I think it is good practice to ask yourself which one of the three statements is true before you make any type of bet or enter any market. If you cannot pinpoint your edge’s source, you might still have an edge. However, it’s much less likely.
None of the strategies “above” are better than others, it depends on your strengths and goals. I discussed some of these pluses and minuses in my article about scaling in sports betting. In this post, I focus on the distinction between having better data and interpreting data better.
Where Do You Want to Compete?
Which of the following would you rather be:
- 1. A 6/10 modeler with data nobody else has access to
- 2. A 10/10 modeler with publicly available data
For me the answer is clear. I’d 100% rather be a 6/10 modeler with data nobody else has access to.
My background is in math, statistics, and data science. I’ve participated in markets where I’ve felt I had better data as well as markets where I felt I had better modeling. However, I currently focus on areas where I can have a data advantage. I want to avoid markets where modeling would be my only advantage.
The reason is simple. Having data that’s 10% better than my opponents give me a much bigger advantage than being a 10% better modeler than my opponents.
Interpreting data and modeling has never been easier. Today’s software enables a second-year college student to apply a random forest or neural network with a few lines of code. Of course, being able to run a model is not what solely differentiates a good analyst from a bad one. However, the modeling playing field is very crowded and competitive. Ask yourself, is this where you think your edge will come from?
So, you’ve decided you don’t think your most effective way of gaining an edge is through data analysis. What is the alternative? It’s to look for markets or bet types where you can generate an edge by having unique and valuable data. Many people think that in today’s world all the data is already out there. They believe there are no stones left to uncover. I wanted to share a couple examples of places to look. There are examples for both the technically inclined and those that are less so.
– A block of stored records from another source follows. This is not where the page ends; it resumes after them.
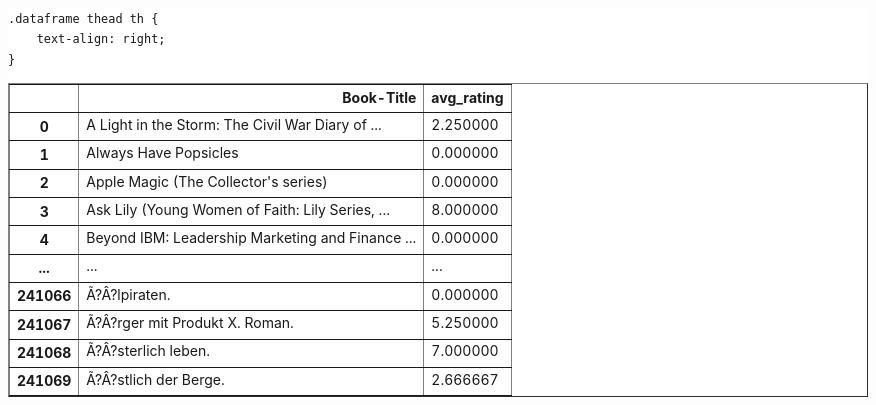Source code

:     .dataframe thead th {
        text-align: right;
    }
</style>
<table border="1" class="dataframe">
  <thead>
    <tr style="text-align: right;">
      <th></th>
      <th>Book-Title</th>
      <th>avg_rating</th>
    </tr>
  </thead>
  <tbody>
    <tr>
      <th>0</th>
      <td>A Light in the Storm: The Civil War Diary of ...</td>
      <td>2.250000</td>
    </tr>
    <tr>
      <th>1</th>
      <td>Always Have Popsicles</td>
      <td>0.000000</td>
    </tr>
    <tr>
      <th>2</th>
      <td>Apple Magic (The Collector's series)</td>
      <td>0.000000</td>
    </tr>
    <tr>
      <th>3</th>
      <td>Ask Lily (Young Women of Faith: Lily Series, ...</td>
      <td>8.000000</td>
    </tr>
    <tr>
      <th>4</th>
      <td>Beyond IBM: Leadership Marketing and Finance ...</td>
      <td>0.000000</td>
    </tr>
    <tr>
      <th>...</th>
      <td>...</td>
      <td>...</td>
    </tr>
    <tr>
      <th>241066</th>
      <td>Ã?Â?lpiraten.</td>
      <td>0.000000</td>
    </tr>
    <tr>
      <th>241067</th>
      <td>Ã?Â?rger mit Produkt X. Roman.</td>
      <td>5.250000</td>
    </tr>
    <tr>
      <th>241068</th>
      <td>Ã?Â?sterlich leben.</td>
      <td>7.000000</td>
    </tr>
    <tr>
      <th>241069</th>
      <td>Ã?Â?stlich der Berge.</td>
      <td>2.666667</td>
    </tr>
    <tr>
Having better scraped data sources has helped me in the past. One example is target data for college football. Until the past couple of years, it had been very challenging to come by receiver target data for the college game. You can project receiving statistics much more accurately if you include targets and air yards. Before this data became publicly available, it required scraping play-by-play data. Then, you had to parse the play descriptions to get the targeted player. Cleaning and parsing the data was a large undertaking. But it was very beneficial for CFB betting. For those who are technically inclined, the harder something is to scrape and turn into a usable format, the more valuable it will be.
Here’s some other examples that are more accessible to those without coding skills. You create your own data. You can collect all sorts of data in all sorts of different ways. Here are some examples to give you some ideas on what types of way you can create your own data.
- 1. You can manually collect ownership data in DFS or some Pick’Em peer-to-peer contests. This can help you improve ownership projections or understand your opponents’ tendencies. These games are very much about predicting your opponent’s tendencies. If you have data that allows you to do this, you’ll have an advantage over the competition. Peer-to-peer games offer many chances to create unique, actionable data.
- 2. Collect historical odds data for obscure markets or props. These aren’t well tracked or publicly available. Historical lines and odds databases can be extremely helpful for a variety of reasons.
- 3. You can also collect data on more sport-specific stuff. For example, team tendencies around the coin toss and first plays. Or any other data not easily captured in a box score or game summary. Especially with the rise of SGPs using uniform pricing algorithms, having data on unique things teams or players do can be very valuable.
The options are really endless. It is no doubt that the collection of unique datasets can be a substantial undertaking of time. However, this is often where the biggest opportunities for me have come and where I will continue to look.